The South Wales Evening Post later reported that: "There were no less than 27 separate wounds on Williams's head. Some of these had been inflicted with such violence that the bones of the skull had been forced into the brain."
With the money locked away in the post office safe, Teed left with his hands and pockets empty. He was no master criminal, however, and had left the hammer and his fingerprints all over the house. When questioned by police, he at first denied the crime but later changed his mind and admitted to what he had done.
There was considerable debate about Teed's mental state and the jury even returned to the court room on three separate occasions, unable to reach a decision. Each time they were told to retire again and reconsider the evidence. Finally - and perhaps inevitably - a guilty verdict was eventually returned.

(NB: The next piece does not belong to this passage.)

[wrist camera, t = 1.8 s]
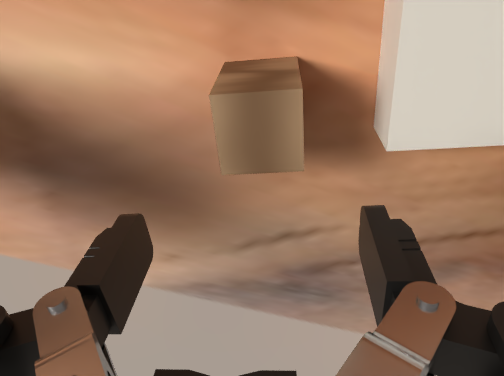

Despite an appeal to the home secretary, the sentence of "death by hanging" was upheld and Vivian Frederick Teed was executed on 6 May 1958. Unlike previous executions, no notice was pinned to the gates of the prison, announcing that the execution had taken place.
Again, unlike previous executions, there was virtually no crowd waiting expectantly outside the prison gates, only a few local people standing in their doorways, sheltering from the rain but with eyes turned quietly to their clocks and watches.
Teed had certainly not gone to the Fforestfach Post Office intending to murder William Williams but he had gone armed. And when caught in the act he was happy to use his weapon. Whether or not that warranted the death penalty is another matter.
The execution shed at Swansea Prison has long been demolished, with workshops now standing on the spot where condemned men had breathed their last. Somehow, that seems a more than appropriate use for the space.